40 minutes with myself and my text editor

At the 20-minute development mark, I pushed the source code to GitHub and started to write documentation.

I do not use AI tools to write since I prefer to write from the heart (even, and usually, at my own expense), so it took me the rest of the hour to write the README. Notably, I reinforced while writing a quickstart user guide that MOLLOY DETECTOR is unusable for a non-technical user and is far from ready to be packaged into a consumer product as-is. It requires command line proficiency, uploading likely copyrighted material to specific filepaths, and granting screen recording permissions that would and should face hurdles in any app store worth its salt in security practices. I pushed copyrighted audio (SexyBack) to the GitHub repository because I put my customers first and I am not trying to profit from this, but that is a huge no-go in the rest of the industry.

I filed the most pressing functionality improvements as issues (UI accessibility, runnable executable, uploading audio to playback and not requiring users to upload to assets/sexyback.mp3 exact filematch, and testing Claude Vision and audio detection).

What this means for all of us

MOLLOY DETECTOR is not ready to be a Chrome extension. It is not ready to go on any app store. And while Claude Code, even out of box without significant MCP configuration, gets something reasonable up and running in a short amount of time, it can also lead an inexperienced developer astray.

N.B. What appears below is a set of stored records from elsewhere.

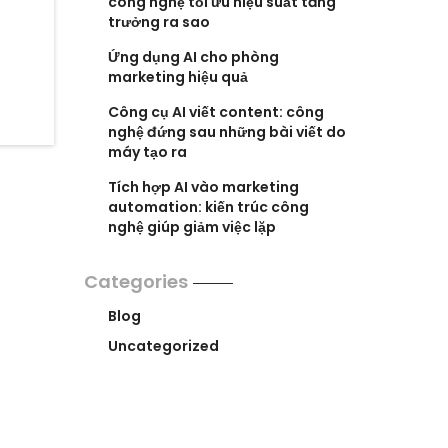
công nghệ tối ưu hiệu suất tăng
trưởng ra sao
Ứng dụng AI cho phòng
marketing hiệu quả
Công cụ AI viết content: công
nghệ đứng sau những bài viết do
máy tạo ra
Tích hợp AI vào marketing
automation: kiến trúc công
nghệ giúp giảm việc lặp
Categories
Blog
Uncategorized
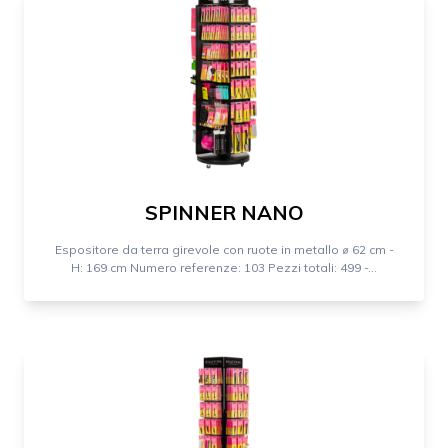
SPINNER NANO
Espositore da terra girevole con ruote in metallo ⌀ 62 cm -
H: 169 cm Numero referenze: 103 Pezzi totali: 499 -...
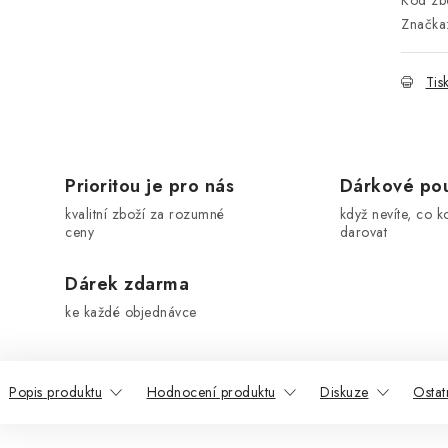
Kód zbo
Značka
Tis
Prioritou je pro nás
Dárkové po
kvalitní zboží za rozumné
když nevíte, co k
ceny
darovat
Dárek zdarma
ke každé objednávce
Popis produktu
Hodnocení produktu
Diskuze
Ostat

For most software engineers, product managers, and industry practitioners in San Francisco and New York reading this blog, this isn’t news. You have little trouble guiding Claude, Codex, Cursor to accelerate your development; you naturally integrate them into your daily work in an informed, controlled way. You understood MCPs immediately as a conceptual API. That’s because you’re the experts. You’ve built software from scratch, you’ve made cost and design trade-offs with definitionally irrational human beings before there were standardized recommendations. You are able to appreciate the situations where Claude can one-shot an implementation and you recognize the limitations it has in building extensible, maintainable software without your explicit enforcement.

You are also the exception in the massive population starting to rely on tools like Claude Code to build products that humans use.

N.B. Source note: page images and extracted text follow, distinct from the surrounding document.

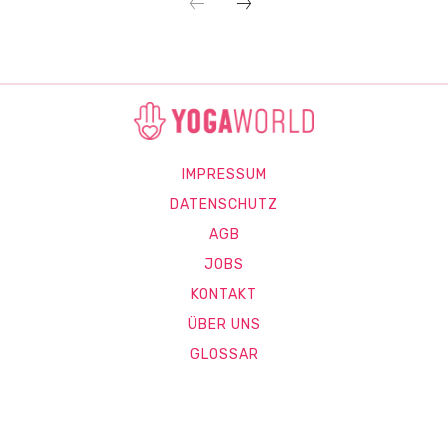
IMPRESSUM
DATENSCHUTZ
AGB
JOBS
KONTAKT
ÜBER UNS
GLOSSAR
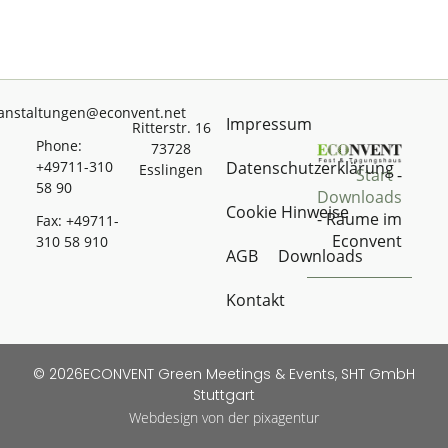
anstaltungen@econvent.net
Impressum
Ritterstr. 16
Phone:
73728
+49711-310
Datenschutzerklärung
Esslingen
Start
-
58 90
Downloads
Cookie Hinweise
-
Räume im
Fax: +49711-
Econvent
310 58 910
AGB
Downloads
Kontakt
© 2026ECONVENT Green Meetings & Events, SHT GmbH
Stuttgart
Webdesign von der pixagentur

One reason why I continue to use Uber instead of Waymo is that I learn a lot from drivers. My driver on Monday gave me a fairly well-informed take on OpenAI based on his conversations with riders in San Francisco and the tech podcasts he listens to while driving. He was also the first adopter of AI tools in his day job for a catering company and taught his coworkers how to use Copilot. His biggest criticism of Copilot? “You can still tell when writing is AI-generated.”

Personally, I don’t plan to take MOLLOY DETECTOR too much further. As with many things, I feel I’ve gotten at least 80% of the learning from the first 20% of my time with this problem. We’ll stress test this software at an upcoming watch party, which may reveal additional urgent issues.

The larger unknowns and opportunities for longer-term economic and social progress are in studying the ways coding and AI assistants influence the ways we learn and work. To me, this is a permanent work in progress. We already know the risks of the data and methods we use to train our machine counterparts. We know how badly it can go wrong. We have a sense that we need to establish and enforce safety guardrails and checks. The balance I am constantly seeking and revising my own calculus around is the trade-off between what we learn from these tools we’ve trained to be more competent than any single human in many regards, and how much we’re willing to give up in developing our knowledge and reasoning from first principles in the name of productivity.